The above is a snapshot of the drive that, likely, inspired the now infamous quote that has been circulated and referred to by just about everyone within and outside of the Penn State football team:
I think there was one drive in the third or fourth quarter where we called the same play eight times in a row,” he said. “We would just flip it back and forth. I started laughing looking at the play call because they would do the same signal and the same number every time.
The lineman were getting so excited because I would call the same play and I think we were getting like 9 or 10 a pop,” Speight mentioned. “When that happens it’s demoralizing for a defense. I have never played defense, but I can imagine it would suck to go through that every single play and just have someone run you over.
It was, in essence, the encapsulation of last year’s game. Injuries aside, no matter what Michigan threw at Penn State in that game, everything just seemed to work. Jim Harbaugh took plenty of chances on fourth down, because he knew his offense would likely convert. And for most of the game in Ann Arbor, it did. The Penn State offense was doing nothing on that day, and any concerns that failing to convert a fourth down in your own territory would lead to disaster were simply not there. That drive above encapsulates why.

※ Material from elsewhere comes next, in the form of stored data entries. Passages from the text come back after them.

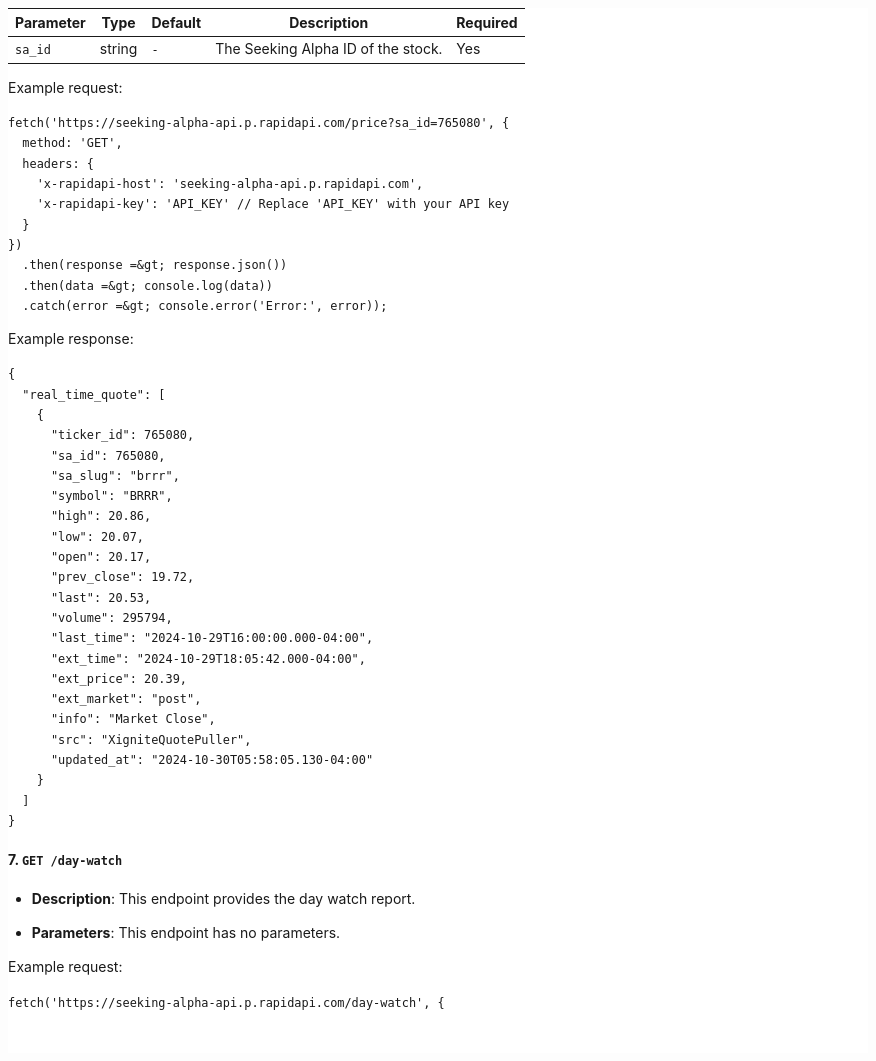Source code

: </ul>



















<table><thead><tr><th>Parameter</th><th>Type</th><th>Default</th><th>Description</th><th>Required</th></tr></thead><tbody><tr><td><code>sa_id</code></td><td>string</td><td><code>-</code></td><td>The Seeking Alpha ID of the stock.</td><td>Yes</td></tr></tbody></table>
<p>Example request:</p>
<pre><code>fetch('https://seeking-alpha-api.p.rapidapi.com/price?sa_id=765080', { 
  method: 'GET',
  headers: {
    'x-rapidapi-host': 'seeking-alpha-api.p.rapidapi.com',
    'x-rapidapi-key': 'API_KEY' // Replace 'API_KEY' with your API key
  }
})
  .then(response =&amp;gt; response.json())
  .then(data =&amp;gt; console.log(data))
  .catch(error =&amp;gt; console.error('Error:', error));
</code></pre>
<p>Example response:</p>
<pre><code>{
  "real_time_quote": [
    {
      "ticker_id": 765080,
      "sa_id": 765080,
      "sa_slug": "brrr",
      "symbol": "BRRR",
      "high": 20.86,
      "low": 20.07,
      "open": 20.17,
      "prev_close": 19.72,
      "last": 20.53,
      "volume": 295794,
      "last_time": "2024-10-29T16:00:00.000-04:00",
      "ext_time": "2024-10-29T18:05:42.000-04:00",
      "ext_price": 20.39,
      "ext_market": "post",
      "info": "Market Close",
      "src": "XigniteQuotePuller",
      "updated_at": "2024-10-30T05:58:05.130-04:00"
    }
  ]
}
</code></pre>
<h4>7. <strong><code>GET /day-watch</code></strong></h4>
<ul>
<li>
<p><strong>Description</strong>: This endpoint provides the day watch report.</p>
</li>
<li>
<p><strong>Parameters</strong>:
This endpoint has no parameters.</p>
</li>
</ul>
<p>Example request:</p>
<pre><code>fetch('https://seeking-alpha-api.p.rapidapi.com/day-watch', { 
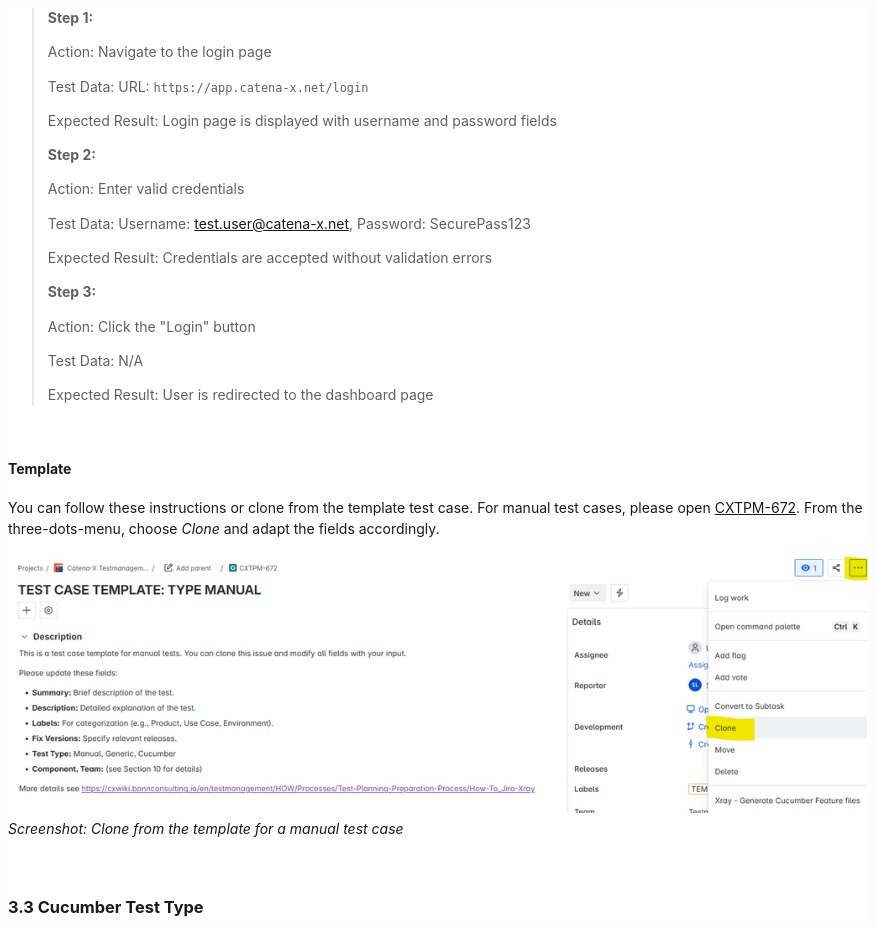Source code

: >**Step 1:**
>
>Action: Navigate to the login page
>
>Test Data: URL: `https://app.catena-x.net/login`
>
>Expected Result: Login page is displayed with username and password fields
>
>**Step 2:**
>
>Action: Enter valid credentials
>
>Test Data: Username: test.user@catena-x.net, Password: SecurePass123
>
>Expected Result: Credentials are accepted without validation errors
>
>**Step 3:**
>
>Action: Click the "Login" button
>
>Test Data: N/A
>
>Expected Result: User is redirected to the dashboard page

<br/>

#### Template

You can follow these instructions or clone from the template test case.
For manual test cases, please open [CXTPM-672](https://catena-x.atlassian.net/browse/CXTPM-672). From the
three-dots-menu, choose *Clone* and adapt the fields accordingly.

![howto-xray-clone-from-template.png](../images/howto-xray-clone-from-template.png)
*Screenshot: Clone from the template for a manual test case*

<br/>

### 3.3 Cucumber Test Type
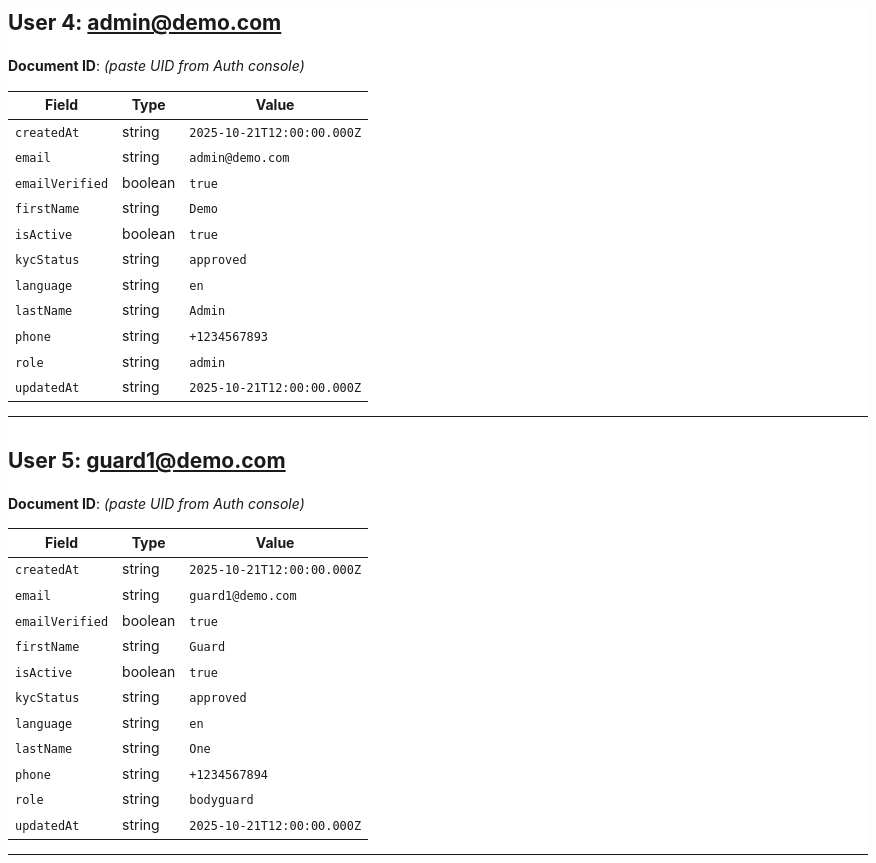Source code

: 
## User 4: admin@demo.com

**Document ID**: _(paste UID from Auth console)_

| Field | Type | Value |
|-------|------|-------|
| `createdAt` | string | `2025-10-21T12:00:00.000Z` |
| `email` | string | `admin@demo.com` |
| `emailVerified` | boolean | `true` |
| `firstName` | string | `Demo` |
| `isActive` | boolean | `true` |
| `kycStatus` | string | `approved` |
| `language` | string | `en` |
| `lastName` | string | `Admin` |
| `phone` | string | `+1234567893` |
| `role` | string | `admin` |
| `updatedAt` | string | `2025-10-21T12:00:00.000Z` |

---

## User 5: guard1@demo.com

**Document ID**: _(paste UID from Auth console)_

| Field | Type | Value |
|-------|------|-------|
| `createdAt` | string | `2025-10-21T12:00:00.000Z` |
| `email` | string | `guard1@demo.com` |
| `emailVerified` | boolean | `true` |
| `firstName` | string | `Guard` |
| `isActive` | boolean | `true` |
| `kycStatus` | string | `approved` |
| `language` | string | `en` |
| `lastName` | string | `One` |
| `phone` | string | `+1234567894` |
| `role` | string | `bodyguard` |
| `updatedAt` | string | `2025-10-21T12:00:00.000Z` |

---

We all know how the story went from there. James Franklin and his crew went on to win the next nine games, win the Big Ten, and be a part of one of the most memorable Rose Bowl games in recent memory. Michigan would lose to Iowa and Ohio State, and would finish third in its own division.
Franklin may have put this game behind him, but the man isn’t one to forget a perceived slight. He preaches the “one game at a time” mantra, and there’s no indication that he wavers from this mantra at any point in the year. His approach is so meticulous that he does the same things in the same order every single day. He, not even for a minute, will waver from his approach of thinking only about what’s right in front of him. But history has shown that, once his approach is in place, and once his labor bears fruit, he remembers.
Franklin likely remembers the feeling of embarrassment he felt when he went for a field goal down 28 because he didn’t think his team could punch it in. He likely remembers the feeling of devastation he felt when his players apologized for the performance they put on the field that day. He certainly remembers the athletic director having to give him a vote of confidence merely four games into the season. Most of all, he absolutely remembers the chants to “Fire Franklin” after his offense seemed dead in the water a week later.
But Franklin isn’t the only one who remembers. Marcus Allen said immediately after the game that they would never let this happen again, and so far it hasn’t. The team has approached each week as if it were the last game of their lives, and there’s no doubt that the coaches and the players have all moved on from that game in September of last season. But they certainly remembered.
The most important unit in this game was the Michigan defense. The paper
tiger Wolverine was ranked first in the nation coming into this game, and second in S&P+, behind Alabama. It didn’t take long for Penn State to gash them, having Saquon Barkley scamper for 69* yards on the second play from scrimmage. A Michigan three-and-out later, the Nittany Lions had already tacked on another score on another Barkley run.
Their defense wasn’t completely hopeless, however. Late in the first quarter, Trace McSorley threw an ill-advised interception off an errant throw, which led to Michigan’s first points of the game. The Wolverine offense looked competent, even, in the drive after the interception. At the end of that drive, though, Penn State’s offense would have 183 yards, while Michigan’s would have 54. The sweetest part of that drive? Quinn Nordin would miss the ensuing PAT after Michigan put the ball in the end zone on fourth and goal.
The second quarter was reminiscent of the Indiana game, where the Hoosiers settled down and held Penn State to zero points in the quarter. Michigan almost did the same thing as Indiana, scoring two touchdowns of their own to come within a point of the Lions. Penn State, however, was able to score late in the quarter to regain the eight-point lead and go to the half up 21-13. Speaking of Indiana, they allowed 370 total yards in their loss to Penn State. Michigan? They allowed 302 in the first half.
The Nittany Lions made the right adjustments in the second half, and prevented Michigan from moving the ball with the kind of ease they did in the second quarter. What they didn’t do, however, was take their foot off the gas. The Nittany Lions scored another 21 points in the second half, starters in throughout, to leave no doubt that they were out for blood in this game.
All in all, Penn State played a nearly perfectly the whole way. Aside from the one interception early in the first quarter, the Nittany Lions controlled the game, prevented Michigan from getting too comfortable on offense, and gashed a defense that had been shutting down opponents all season long. You couldn’t have scripted a better game. One more thing: How about the offensive line against a defense better than Northwestern’s or Indiana’s?
It was unrealistic for all but the most devoted of Penn State fans to believe the game would play out as it did. But after the fact, it makes all the sense in the world. If given the opportunity to send a message to the conference and the country, why not take it? Even if in fact this was not a revenge game, it was an opportunity to show the world that they remembered.
Penn State follows up this game with an even bigger one in Columbus. The fully rested Ohio State Buckeyes await, ready for a statement game of their own. Kickoff is at 3:30 on Fox.